Most people received results which were consistent with what was intuitively expected, but there were a few cases where the results of some simply didn't indicate any trend after varying certain factors - we suspect this was often a case of different compilers, platforms and workload from arbitrary background processes. Multiple trials could be used to minimise workload effects, but it doesn't seem that many people tried that... or perhaps they did try it, averaged the results and included those results in their lab reports but didn't mention it - it isn't obvious.
Task 1 - Default Settings
As the clock() function and use of a loop to measure execution time were both familiar from Lab 1, most people had few problems with the coding side of this.
Most people recorded their Task 1 results for a range of values of n. And most results showed that the time taken increased linearly with the increasing n values (as expected). The loop overhead might offset this slightly, but most people would expect a linear relationship otherwise.

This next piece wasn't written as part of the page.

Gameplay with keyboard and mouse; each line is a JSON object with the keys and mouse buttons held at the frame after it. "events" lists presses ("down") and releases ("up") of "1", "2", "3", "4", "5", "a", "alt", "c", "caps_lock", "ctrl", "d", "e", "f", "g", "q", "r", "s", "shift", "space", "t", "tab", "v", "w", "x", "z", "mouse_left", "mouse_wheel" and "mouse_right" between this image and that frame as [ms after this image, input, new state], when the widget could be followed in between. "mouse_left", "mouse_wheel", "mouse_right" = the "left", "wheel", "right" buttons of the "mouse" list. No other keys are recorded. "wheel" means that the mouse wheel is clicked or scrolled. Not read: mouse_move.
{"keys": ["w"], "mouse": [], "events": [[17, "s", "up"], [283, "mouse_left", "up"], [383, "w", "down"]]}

Very few people explained their reasoning behind their chosen range of n - perhaps they felt it wasn't needed as the nature of n was hinted in the lab briefing. Presumably a large value of n would minimise the effect of loop overhead which we encountered in Lab 1. Most people settled for a range of 1-10 million.
Time taken using arraylist_push 0.394000 seconds (value 5) Time taken using arraylist_push 0.429000 seconds (value 5000) Time taken using arraylist_push 0.393000 seconds (value 5000000) Time taken using arraylist_push 0.481000 seconds (value 5000000000)
Task 2 - Varying Growth Factors
This task involved using the default settings of Experiment 1, but varying the growth factor. The majority of people correctly predicted that increasing the growth factor would speed up the program execution but squander memory and eventually cause the program to crash.
Unfortunately some people did not experiment with a very large range of growth factors, and so perhaps couldn't discern a trend based on results. Most people didn't seem to intrinsically understand why small factors (>=1 but still small) caused the program to crash.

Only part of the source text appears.